Outra pesquisa do IBGE

Vinte e cinco municípios representaram 34,2% do Produto Interno Bruto (PIB), soma de bens e serviços produzidos no Brasil, em 2023, aponta a publicação PIB dos Municípios 2022-2023, divulgada nesta sexta-feira, 19 de dezembro, pelo Instituto Brasileiro de Geografia e Estatística (IBGE).

O estudo foi feito em parceria com os órgãos estaduais de estatística, Secretarias Estaduais de Governo e Superintendência da Zona Franca de Manaus (Suframa).
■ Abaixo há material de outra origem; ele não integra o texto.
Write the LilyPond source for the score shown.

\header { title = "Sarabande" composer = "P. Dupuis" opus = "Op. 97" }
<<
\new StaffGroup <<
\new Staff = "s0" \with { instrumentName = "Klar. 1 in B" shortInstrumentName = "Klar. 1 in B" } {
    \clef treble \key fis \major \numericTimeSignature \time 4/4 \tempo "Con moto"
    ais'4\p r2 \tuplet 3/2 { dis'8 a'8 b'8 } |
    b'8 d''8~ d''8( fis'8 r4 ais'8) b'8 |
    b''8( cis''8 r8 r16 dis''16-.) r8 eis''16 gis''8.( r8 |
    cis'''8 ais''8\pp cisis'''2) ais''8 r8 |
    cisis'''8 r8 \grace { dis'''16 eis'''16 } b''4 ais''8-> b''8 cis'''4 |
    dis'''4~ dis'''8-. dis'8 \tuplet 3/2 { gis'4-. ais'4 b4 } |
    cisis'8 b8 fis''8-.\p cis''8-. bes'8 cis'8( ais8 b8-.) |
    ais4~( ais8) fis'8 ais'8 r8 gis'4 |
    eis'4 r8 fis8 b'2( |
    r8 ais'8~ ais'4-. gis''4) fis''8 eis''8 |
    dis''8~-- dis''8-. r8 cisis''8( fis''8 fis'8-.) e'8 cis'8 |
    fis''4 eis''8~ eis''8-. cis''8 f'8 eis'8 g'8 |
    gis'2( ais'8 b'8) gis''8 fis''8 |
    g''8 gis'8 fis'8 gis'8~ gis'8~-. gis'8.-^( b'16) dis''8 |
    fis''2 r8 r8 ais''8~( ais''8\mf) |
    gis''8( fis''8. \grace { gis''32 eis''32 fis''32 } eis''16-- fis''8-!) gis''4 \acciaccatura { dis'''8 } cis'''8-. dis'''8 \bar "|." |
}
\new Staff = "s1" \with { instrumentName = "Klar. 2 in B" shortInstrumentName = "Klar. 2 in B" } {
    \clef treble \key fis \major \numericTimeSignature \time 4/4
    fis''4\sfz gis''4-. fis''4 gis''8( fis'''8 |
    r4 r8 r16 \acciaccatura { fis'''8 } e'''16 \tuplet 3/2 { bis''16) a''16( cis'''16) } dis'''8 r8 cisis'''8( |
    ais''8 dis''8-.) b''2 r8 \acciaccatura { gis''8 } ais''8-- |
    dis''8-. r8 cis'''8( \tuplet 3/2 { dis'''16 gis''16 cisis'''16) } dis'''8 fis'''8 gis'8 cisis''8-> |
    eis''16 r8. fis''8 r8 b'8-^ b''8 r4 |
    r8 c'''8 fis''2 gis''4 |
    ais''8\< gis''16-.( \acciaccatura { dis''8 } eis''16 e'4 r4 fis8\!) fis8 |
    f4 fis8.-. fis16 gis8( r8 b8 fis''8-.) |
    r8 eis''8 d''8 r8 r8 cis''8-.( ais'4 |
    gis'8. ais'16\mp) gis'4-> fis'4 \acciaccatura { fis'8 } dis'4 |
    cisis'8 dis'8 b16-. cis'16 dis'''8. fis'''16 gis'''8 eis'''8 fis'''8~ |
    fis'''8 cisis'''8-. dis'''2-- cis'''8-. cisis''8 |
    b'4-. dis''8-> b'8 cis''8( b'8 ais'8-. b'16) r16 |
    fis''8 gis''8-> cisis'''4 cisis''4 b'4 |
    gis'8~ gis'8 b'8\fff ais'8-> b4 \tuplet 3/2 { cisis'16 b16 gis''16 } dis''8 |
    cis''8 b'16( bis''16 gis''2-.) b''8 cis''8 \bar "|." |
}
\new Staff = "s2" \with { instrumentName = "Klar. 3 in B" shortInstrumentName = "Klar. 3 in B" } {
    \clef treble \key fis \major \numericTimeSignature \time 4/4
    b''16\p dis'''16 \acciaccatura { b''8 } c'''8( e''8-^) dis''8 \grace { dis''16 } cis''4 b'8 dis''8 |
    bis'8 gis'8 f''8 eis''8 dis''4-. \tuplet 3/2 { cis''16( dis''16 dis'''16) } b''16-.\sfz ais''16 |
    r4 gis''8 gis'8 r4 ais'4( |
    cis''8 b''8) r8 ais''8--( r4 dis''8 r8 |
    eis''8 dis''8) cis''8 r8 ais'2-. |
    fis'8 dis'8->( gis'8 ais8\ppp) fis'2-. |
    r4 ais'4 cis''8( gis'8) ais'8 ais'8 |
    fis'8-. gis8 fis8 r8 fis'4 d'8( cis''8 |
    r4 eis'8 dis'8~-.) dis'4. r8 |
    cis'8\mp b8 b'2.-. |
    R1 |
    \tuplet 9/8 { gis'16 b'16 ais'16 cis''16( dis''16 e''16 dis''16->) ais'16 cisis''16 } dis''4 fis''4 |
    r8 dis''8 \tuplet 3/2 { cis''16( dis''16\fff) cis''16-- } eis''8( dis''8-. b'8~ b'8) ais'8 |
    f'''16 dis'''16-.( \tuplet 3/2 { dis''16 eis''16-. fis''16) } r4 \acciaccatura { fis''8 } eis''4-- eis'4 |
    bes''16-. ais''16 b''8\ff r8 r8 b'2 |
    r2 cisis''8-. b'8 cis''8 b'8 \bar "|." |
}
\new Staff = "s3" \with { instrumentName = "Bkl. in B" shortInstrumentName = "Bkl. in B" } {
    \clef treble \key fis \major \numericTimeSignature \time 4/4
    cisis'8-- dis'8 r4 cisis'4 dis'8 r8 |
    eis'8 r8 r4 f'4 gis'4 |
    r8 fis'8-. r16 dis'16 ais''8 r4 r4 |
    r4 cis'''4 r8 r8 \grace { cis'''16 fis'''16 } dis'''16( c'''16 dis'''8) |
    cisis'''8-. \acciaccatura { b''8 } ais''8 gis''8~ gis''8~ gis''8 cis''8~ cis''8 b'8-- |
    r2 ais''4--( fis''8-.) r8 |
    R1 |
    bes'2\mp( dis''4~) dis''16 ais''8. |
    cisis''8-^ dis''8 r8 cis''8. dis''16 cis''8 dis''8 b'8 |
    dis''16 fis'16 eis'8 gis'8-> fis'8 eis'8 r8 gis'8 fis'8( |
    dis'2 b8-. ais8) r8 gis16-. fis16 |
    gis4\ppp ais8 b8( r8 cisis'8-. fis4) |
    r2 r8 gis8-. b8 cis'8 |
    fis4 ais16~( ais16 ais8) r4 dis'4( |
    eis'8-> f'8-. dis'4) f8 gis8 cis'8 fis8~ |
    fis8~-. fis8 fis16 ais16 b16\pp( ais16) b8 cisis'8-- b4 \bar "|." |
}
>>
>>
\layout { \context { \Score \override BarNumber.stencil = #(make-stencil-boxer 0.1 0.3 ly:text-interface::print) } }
As três primeiras cidades no topo da lista são São Paulo, Rio de Janeiro e Brasília. De acordo com o analista do IBGE, Luiz Antonio do Nascimento de Sá, essas três cidades se mantêm nas primeiras posições desde o início da série histórica, em 2002, mas vêm perdendo participação gradativamente ao longo dos anos.

O ranking ainda inclui 11 capitais, nove municípios paulistas, quatro fluminenses e um mineiro. Segundo o estudo, cem municípios concentram 52,9% do PIB do Brasil.

Em 2023, as capitais, incluindo Brasília, representavam 28,3% do PIB brasileiro e as não capitais, 71,7%.